Dangerous vulnerabilities in App Stores
App stores offer the possibility to distribute apps among tablet and smartphone users. If the security processes in the app store are not right, not only serious app developers, but also data spies and Internet criminals can use it.
Apps with spamming, spyware and malware character are regularly detected in various App Stores. This shows that weaknesses in the security concept of app stores are actively exploited.
ENISA recommendation partly not implemented
ENISA (European Network and Information Security Agency) had already published a recommendation for security measures in app stores in September 2011. On the part of the App Store operators, this includes in particular automatic or manual app reviews, a system for determining and displaying app reputation, and secure login for app developers.
The following study uses the ENISA recommendation as a reference.

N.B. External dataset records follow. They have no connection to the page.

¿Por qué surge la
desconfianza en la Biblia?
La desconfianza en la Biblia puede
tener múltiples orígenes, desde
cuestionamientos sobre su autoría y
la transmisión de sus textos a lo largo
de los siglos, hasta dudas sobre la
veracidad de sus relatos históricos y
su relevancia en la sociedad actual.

It shows that various app stores have not consistently implemented the recommended security measures – with possible critical consequences for app security.
False identity of the app developer
If an app store does not sufficiently verify the identity of the app developer, reputation concepts are of little help in the security evaluation of an app. Data thieves can fake the identity of a known app developer and offer and distribute malicious apps in his name via the insufficiently protected app marketplace. Developer user accounts do not necessarily guarantee the authenticity of the identity, but they make it difficult to assume the identity of an already registered developer.
To verify the identity of the developers, Samsung Apps, for example, requires registration with a comprehensive profile and assigns each app provider a separate user account. With Google Play, identities can be verified via the access data for the Google account. Finally, Apple’s App Store requires an Apple ID for the developer to submit apps. This makes it difficult to take over a legitimate developer account.
But not all stores place value on security here: The app marketplace Mobiload, for example, allows apps to be submitted for publication without a developer’s own user account. Since there is no provision for authentication of the developer when uploading the app, it is not easy to determine whether a new app actually comes from an already known developer.